A FORMAL INTRODUCTION WITH REVERSE ENGINEERING

 

When I was a kid I had the habit of or say the passion of opening up machines and looking inside with deep enthusiasm the parts and particles inside. Even the battery used in torchlight couldn’t escape. And in this process many a times I ended with mending some of my toy cars and breaking down our old radio, VCR several watches and many and took some really memorable electric jolts. So before becoming nostalgic let me come to the topic and here we go.. 

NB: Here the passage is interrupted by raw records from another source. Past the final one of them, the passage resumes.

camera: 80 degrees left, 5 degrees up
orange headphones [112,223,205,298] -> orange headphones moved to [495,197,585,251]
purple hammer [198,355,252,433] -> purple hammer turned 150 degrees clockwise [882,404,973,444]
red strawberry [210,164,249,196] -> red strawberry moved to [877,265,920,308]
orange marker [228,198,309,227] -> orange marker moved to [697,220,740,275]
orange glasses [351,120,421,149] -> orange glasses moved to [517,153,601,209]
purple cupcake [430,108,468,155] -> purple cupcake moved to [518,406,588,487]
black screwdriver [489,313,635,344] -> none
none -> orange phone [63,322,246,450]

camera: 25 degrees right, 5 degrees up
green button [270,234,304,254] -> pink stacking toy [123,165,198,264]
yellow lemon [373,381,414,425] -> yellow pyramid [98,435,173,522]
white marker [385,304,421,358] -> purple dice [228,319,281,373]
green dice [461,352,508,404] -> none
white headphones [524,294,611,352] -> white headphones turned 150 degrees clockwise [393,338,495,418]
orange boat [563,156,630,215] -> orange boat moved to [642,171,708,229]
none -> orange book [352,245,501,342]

What is reverse Engineering?
Often stated in EULAs (End User Licence Agreement) as being forbidden, however it is rarely ever “defined” Reverse engineering is the process of extracting the knowledge or design blueprints from anything man-made or sometimes natural. The concept of reversing has been around since long before computers or modern technology, and probably dates back to the days of the industrial revolution or may be even before.

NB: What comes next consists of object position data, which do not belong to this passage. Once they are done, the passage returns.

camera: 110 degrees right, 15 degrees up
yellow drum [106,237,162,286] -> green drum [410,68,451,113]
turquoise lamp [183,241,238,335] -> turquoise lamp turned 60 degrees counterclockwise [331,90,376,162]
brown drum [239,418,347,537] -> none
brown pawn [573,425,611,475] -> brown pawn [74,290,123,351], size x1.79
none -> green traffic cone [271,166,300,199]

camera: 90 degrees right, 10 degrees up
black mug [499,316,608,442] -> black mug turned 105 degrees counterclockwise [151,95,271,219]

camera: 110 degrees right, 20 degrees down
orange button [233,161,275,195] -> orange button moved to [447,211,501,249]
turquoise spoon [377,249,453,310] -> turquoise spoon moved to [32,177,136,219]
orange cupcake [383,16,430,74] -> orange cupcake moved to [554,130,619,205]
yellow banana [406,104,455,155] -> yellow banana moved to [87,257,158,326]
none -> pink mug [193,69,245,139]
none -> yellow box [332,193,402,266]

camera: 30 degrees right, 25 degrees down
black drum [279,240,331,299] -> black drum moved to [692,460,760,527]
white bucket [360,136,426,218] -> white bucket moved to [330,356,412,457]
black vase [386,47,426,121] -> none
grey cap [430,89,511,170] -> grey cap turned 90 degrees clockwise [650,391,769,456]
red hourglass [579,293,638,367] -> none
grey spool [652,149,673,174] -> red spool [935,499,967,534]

Like software engineering, software reverse engineering is a purely virtual process, involving only a CPU, and human intelligence. Reverse Engineering understands how a proprietary piece of software works. Software reverse engineering integrates several arts: code breaking, puzzle solving, programming, and logical analysis. All this stuff makes reversing quite interesting. Try and you will realize.

Uses

Generally, there are two categories of reverse engineering applications: security-related(both good and bad) and software development–related.

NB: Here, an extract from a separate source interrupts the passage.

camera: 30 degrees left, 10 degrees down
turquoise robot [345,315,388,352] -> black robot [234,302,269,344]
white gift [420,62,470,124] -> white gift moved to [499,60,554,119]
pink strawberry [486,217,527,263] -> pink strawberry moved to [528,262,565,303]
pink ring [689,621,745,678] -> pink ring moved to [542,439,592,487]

Reversing in Software Development

Reversing can be incredibly useful to software developers.Software developers can employ reversing techniques to discover how to interoperate with undocumented or partially documented software. In other cases, reversing can be used to determine the quality of third-party code, such as a code library or even an operating system. Finally, it is sometimes possible to use reversing techniques for extracting valuable information from a competitor’s product for the purpose of improving your own technologies.

•Reverse engineering is usually applied to large legacy systems to make them easier to understand and maintainand to increase the potential for continued evolution.

• Learning from others’ products of a different domain or purpose.

•Reverse engineering techniques can enable the study of advanced software approaches and allow new students to explore the products of masters.

• Discovering features or opportunities that the original developers did not realize. Code complexity can foster new innovation. Existing techniques can be reused in new contexts. Reverse engineering can lead to new discoveries about software and new opportunities for innovation.

Reverse Engineering in the Computer Underground
• Cracking software copy protection
   a) PC software and games
   b) modding the Xbox and Playstation
• Exploit development
   a) Hackers, botnets, spyware
• Reversing undocumented DOS and Windows API
   a) Virus writers
   b) Spyware, key loggers, malware

Reverse Engineering in the Security Industry
• Virus and malware analysis in Antivirus and Anti-Spyware companies
• Patch analysis, vulnerability analysis in Intrusion Detection System(IDS) and Intrusion Prevention System(IPS) companies
• Binary code auditing for discovering new vulnerabilities
• Exploit development in penetration testing
• Interoperability and undocumented APIs

Tools of the trade

In a traditional software developing compilers, assemblers, and linkers are used by themselves or in combination to create executable programs. In order to reverse engineer programs we use tools to undo the assembly and compilation processes .Such tools are called dissemblers and decompilers, and they do pretty much what their names imply. A disassembler undoes the assembly process, so

We should expect assembly language as the output (and therefore machine language as input). Decompiles aim to produce output in a high-level language when given assembly or even machine language as input.

Some Reverse engineering tools
•IDA Pro
•BinDiff
•WinDbg
•SoftICE
•OllyDbg
In the later issues I will try to give more advanced details in this subject and cover some interesting issues of information security .Till then keep innovating.